**EXERCISE INSTRUCTIONS:** Please copy every line of the data below word for word, keeping the original line breaks.

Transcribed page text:
******************************

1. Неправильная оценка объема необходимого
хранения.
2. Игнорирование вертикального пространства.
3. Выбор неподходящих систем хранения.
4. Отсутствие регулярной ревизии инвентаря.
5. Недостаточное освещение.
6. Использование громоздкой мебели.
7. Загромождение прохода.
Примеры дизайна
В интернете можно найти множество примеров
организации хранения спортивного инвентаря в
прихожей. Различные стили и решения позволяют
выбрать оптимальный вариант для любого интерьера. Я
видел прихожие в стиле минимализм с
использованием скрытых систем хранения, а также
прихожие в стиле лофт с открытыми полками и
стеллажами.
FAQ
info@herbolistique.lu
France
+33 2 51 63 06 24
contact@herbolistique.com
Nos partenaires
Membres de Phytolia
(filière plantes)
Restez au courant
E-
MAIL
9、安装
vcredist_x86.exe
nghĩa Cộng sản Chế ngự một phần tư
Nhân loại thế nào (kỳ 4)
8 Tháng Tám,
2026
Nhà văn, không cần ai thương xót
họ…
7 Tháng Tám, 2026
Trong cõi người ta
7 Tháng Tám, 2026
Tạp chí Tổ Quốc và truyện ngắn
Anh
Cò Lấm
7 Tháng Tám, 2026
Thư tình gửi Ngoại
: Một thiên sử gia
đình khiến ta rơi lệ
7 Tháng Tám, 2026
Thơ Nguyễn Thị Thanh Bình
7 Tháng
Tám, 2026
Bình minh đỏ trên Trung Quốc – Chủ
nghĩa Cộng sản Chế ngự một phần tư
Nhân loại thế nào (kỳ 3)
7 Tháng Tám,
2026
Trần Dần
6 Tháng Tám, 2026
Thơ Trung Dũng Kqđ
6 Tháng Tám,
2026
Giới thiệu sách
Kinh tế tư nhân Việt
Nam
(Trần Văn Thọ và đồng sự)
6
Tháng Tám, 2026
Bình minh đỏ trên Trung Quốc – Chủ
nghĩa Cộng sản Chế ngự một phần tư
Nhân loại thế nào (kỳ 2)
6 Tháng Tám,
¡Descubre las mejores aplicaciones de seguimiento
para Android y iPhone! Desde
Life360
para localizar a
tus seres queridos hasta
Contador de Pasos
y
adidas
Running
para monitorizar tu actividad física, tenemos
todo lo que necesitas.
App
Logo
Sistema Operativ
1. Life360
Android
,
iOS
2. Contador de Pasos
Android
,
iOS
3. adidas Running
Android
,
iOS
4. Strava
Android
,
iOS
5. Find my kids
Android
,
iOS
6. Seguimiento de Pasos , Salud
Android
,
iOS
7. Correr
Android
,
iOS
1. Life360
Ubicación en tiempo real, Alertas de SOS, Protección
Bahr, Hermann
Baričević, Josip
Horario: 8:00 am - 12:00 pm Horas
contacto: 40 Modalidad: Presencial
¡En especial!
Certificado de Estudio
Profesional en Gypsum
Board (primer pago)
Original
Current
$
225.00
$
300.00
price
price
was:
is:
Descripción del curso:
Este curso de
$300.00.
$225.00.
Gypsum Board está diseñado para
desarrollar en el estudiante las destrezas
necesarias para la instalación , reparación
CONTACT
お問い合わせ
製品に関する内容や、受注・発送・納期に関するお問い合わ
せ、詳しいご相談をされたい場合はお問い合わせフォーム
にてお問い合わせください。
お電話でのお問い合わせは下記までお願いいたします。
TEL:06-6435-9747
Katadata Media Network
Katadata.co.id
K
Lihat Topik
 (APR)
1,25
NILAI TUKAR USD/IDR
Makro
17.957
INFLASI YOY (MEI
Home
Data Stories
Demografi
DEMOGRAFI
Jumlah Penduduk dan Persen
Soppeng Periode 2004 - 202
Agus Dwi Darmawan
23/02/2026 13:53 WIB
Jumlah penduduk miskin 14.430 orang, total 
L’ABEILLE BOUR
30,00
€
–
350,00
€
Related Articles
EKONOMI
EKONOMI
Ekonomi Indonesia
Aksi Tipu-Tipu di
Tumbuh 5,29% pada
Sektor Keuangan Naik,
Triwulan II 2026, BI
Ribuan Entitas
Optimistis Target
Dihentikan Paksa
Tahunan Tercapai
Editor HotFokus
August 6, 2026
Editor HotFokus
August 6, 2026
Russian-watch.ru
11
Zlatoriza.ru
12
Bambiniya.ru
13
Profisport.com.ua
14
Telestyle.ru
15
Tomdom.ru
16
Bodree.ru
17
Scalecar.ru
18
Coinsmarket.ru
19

******************************

**REPLY:**
1. Неправильная оценка объема необходимого
хранения.
2. Игнорирование вертикального пространства.
3. Выбор неподходящих систем хранения.
4. Отсутствие регулярной ревизии инвентаря.
5. Недостаточное освещение.
6. Использование громоздкой мебели.
7. Загромождение прохода.
Примеры дизайна
В интернете можно найти множество примеров
организации хранения спортивного инвентаря в
прихожей. Различные стили и решения позволяют
выбрать оптимальный вариант для любого интерьера. Я
видел прихожие в стиле минимализм с
использованием скрытых систем хранения, а также
прихожие в стиле лофт с открытыми полками и
стеллажами.
FAQ
info@herbolistique.lu
France
+33 2 51 63 06 24
contact@herbolistique.com
Nos partenaires
Membres de Phytolia
(filière plantes)
Restez au courant
E-
MAIL
9、安装
vcredist_x86.exe
nghĩa Cộng sản Chế ngự một phần tư
Nhân loại thế nào (kỳ 4)
8 Tháng Tám,
2026
Nhà văn, không cần ai thương xót
họ…
7 Tháng Tám, 2026
Trong cõi người ta
7 Tháng Tám, 2026
Tạp chí Tổ Quốc và truyện ngắn
Anh
Cò Lấm
7 Tháng Tám, 2026
Thư tình gửi Ngoại
: Một thiên sử gia
đình khiến ta rơi lệ
7 Tháng Tám, 2026
Thơ Nguyễn Thị Thanh Bình
7 Tháng
Tám, 2026
Bình minh đỏ trên Trung Quốc – Chủ
nghĩa Cộng sản Chế ngự một phần tư
Nhân loại thế nào (kỳ 3)
7 Tháng Tám,
2026
Trần Dần
6 Tháng Tám, 2026
Thơ Trung Dũng Kqđ
6 Tháng Tám,
2026
Giới thiệu sách
Kinh tế tư nhân Việt
Nam
(Trần Văn Thọ và đồng sự)
6
Tháng Tám, 2026
Bình minh đỏ trên Trung Quốc – Chủ
nghĩa Cộng sản Chế ngự một phần tư
Nhân loại thế nào (kỳ 2)
6 Tháng Tám,
¡Descubre las mejores aplicaciones de seguimiento
para Android y iPhone! Desde
Life360
para localizar a
tus seres queridos hasta
Contador de Pasos
y
adidas
Running
para monitorizar tu actividad física, tenemos
todo lo que necesitas.
App
Logo
Sistema Operativ
1. Life360
Android
,
iOS
2. Contador de Pasos
Android
,
iOS
3. adidas Running
Android
,
iOS
4. Strava
Android
,
iOS
5. Find my kids
Android
,
iOS
6. Seguimiento de Pasos , Salud
Android
,
iOS
7. Correr
Android
,
iOS
1. Life360
Ubicación en tiempo real, Alertas de SOS, Protección
Bahr, Hermann
Baričević, Josip
Horario: 8:00 am - 12:00 pm Horas
contacto: 40 Modalidad: Presencial
¡En especial!
Certificado de Estudio
Profesional en Gypsum
Board (primer pago)
Original
Current
$
225.00
$
300.00
price
price
was:
is:
Descripción del curso:
Este curso de
$300.00.
$225.00.
Gypsum Board está diseñado para
desarrollar en el estudiante las destrezas
necesarias para la instalación , reparación
CONTACT
お問い合わせ
製品に関する内容や、受注・発送・納期に関するお問い合わ
せ、詳しいご相談をされたい場合はお問い合わせフォーム
にてお問い合わせください。
お電話でのお問い合わせは下記までお願いいたします。
TEL:06-6435-9747
Katadata Media Network
Katadata.co.id
K
Lihat Topik
 (APR)
1,25
NILAI TUKAR USD/IDR
Makro
17.957
INFLASI YOY (MEI
Home
Data Stories
Demografi
DEMOGRAFI
Jumlah Penduduk dan Persen
Soppeng Periode 2004 - 202
Agus Dwi Darmawan
23/02/2026 13:53 WIB
Jumlah penduduk miskin 14.430 orang, total 
L’ABEILLE BOUR
30,00
€
–
350,00
€
Related Articles
EKONOMI
EKONOMI
Ekonomi Indonesia
Aksi Tipu-Tipu di
Tumbuh 5,29% pada
Sektor Keuangan Naik,
Triwulan II 2026, BI
Ribuan Entitas
Optimistis Target
Dihentikan Paksa
Tahunan Tercapai
Editor HotFokus
August 6, 2026
Editor HotFokus
August 6, 2026
Russian-watch.ru
11
Zlatoriza.ru
12
Bambiniya.ru
13
Profisport.com.ua
14
Telestyle.ru
15
Tomdom.ru
16
Bodree.ru
17
Scalecar.ru
18
Coinsmarket.ru
19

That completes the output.